The Supreme Court of India ruled that a three-year-old ban that prohibits people from smoking hookah even in designated smoking areas is unlawful and not permissible in law.
However, the court made it clear that ashtrays, lighters, match sticks and other such things designed to facilitate smoking must not be provided in any public place. Justice Ranjan Gogoi who was overseeing the court proceedings on the matter, remarked that the ban on smoking is only applicable to public places and not to spaces designated for smoking.
Several restaurants in Delhi were forced to shut down their hookah bar following a prohibitory order by the Delhi High Court which opined that it was unlawful for restaurant to double up as “hookah bar” without permission. Most of these hookah bars were located in Greater Kailash I, Greater Kailash II, Connaught Place, South Extension, Defense Colony and New Friends Colony.
Dismissing Bombay Municipal Corporation’s argument that hookahs cannot be allowed in public places, the apex court bench led by Justice Gogoi said that the law cannot be misused to justify an lawful ban on smoking hookahs in public places.

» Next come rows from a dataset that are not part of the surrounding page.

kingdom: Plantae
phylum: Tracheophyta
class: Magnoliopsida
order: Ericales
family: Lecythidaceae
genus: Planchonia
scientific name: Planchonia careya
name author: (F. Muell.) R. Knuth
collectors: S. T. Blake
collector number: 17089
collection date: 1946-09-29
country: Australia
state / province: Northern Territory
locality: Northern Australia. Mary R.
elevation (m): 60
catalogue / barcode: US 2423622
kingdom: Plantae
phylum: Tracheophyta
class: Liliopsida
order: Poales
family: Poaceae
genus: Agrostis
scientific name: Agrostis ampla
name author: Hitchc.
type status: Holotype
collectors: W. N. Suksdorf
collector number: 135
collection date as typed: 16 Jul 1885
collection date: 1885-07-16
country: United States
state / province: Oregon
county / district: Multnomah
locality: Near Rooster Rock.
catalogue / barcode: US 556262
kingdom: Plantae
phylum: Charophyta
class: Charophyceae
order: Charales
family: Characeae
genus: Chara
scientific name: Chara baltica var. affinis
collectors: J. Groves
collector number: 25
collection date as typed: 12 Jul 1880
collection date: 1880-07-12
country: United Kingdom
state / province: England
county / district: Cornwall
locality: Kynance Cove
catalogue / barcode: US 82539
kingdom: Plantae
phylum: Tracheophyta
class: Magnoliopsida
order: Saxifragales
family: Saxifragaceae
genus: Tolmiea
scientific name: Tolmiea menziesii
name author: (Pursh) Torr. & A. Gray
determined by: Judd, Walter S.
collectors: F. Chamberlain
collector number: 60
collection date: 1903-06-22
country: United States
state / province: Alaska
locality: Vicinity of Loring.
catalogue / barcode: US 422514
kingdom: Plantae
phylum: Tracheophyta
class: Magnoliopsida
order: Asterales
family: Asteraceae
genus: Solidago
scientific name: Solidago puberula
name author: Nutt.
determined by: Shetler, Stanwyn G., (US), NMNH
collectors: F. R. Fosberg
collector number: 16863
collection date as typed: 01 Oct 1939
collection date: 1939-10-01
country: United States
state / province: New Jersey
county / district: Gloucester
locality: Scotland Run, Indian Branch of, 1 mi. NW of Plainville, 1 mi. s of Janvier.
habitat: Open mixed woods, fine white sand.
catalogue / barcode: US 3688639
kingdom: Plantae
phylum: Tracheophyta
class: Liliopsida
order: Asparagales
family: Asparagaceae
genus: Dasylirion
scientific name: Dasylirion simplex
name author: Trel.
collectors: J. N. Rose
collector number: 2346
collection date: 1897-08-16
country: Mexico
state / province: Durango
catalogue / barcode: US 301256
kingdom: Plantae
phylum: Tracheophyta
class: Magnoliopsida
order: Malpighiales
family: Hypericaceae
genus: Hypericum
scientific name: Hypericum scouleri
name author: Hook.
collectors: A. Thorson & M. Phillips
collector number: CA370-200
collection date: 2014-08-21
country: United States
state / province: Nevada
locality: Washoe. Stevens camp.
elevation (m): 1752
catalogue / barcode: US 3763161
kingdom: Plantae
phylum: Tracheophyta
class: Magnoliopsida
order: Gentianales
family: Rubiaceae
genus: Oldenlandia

Prior to this, the BMC imposed a ban on the “use of any apparatus designed to facilitate smoking”.
“The effect of the added words (read: BMC ban) is that a hookah can’t be provided by the hotel, restaurant or airport and it is an apparatus designed to facilitate smoking,” said the SC, adding the BMC’s ban was a violation of the Cigarette Act.
“The rules must be read harmoniously… What is expressly allowed in one rule, cannot be taken away by another,” it said.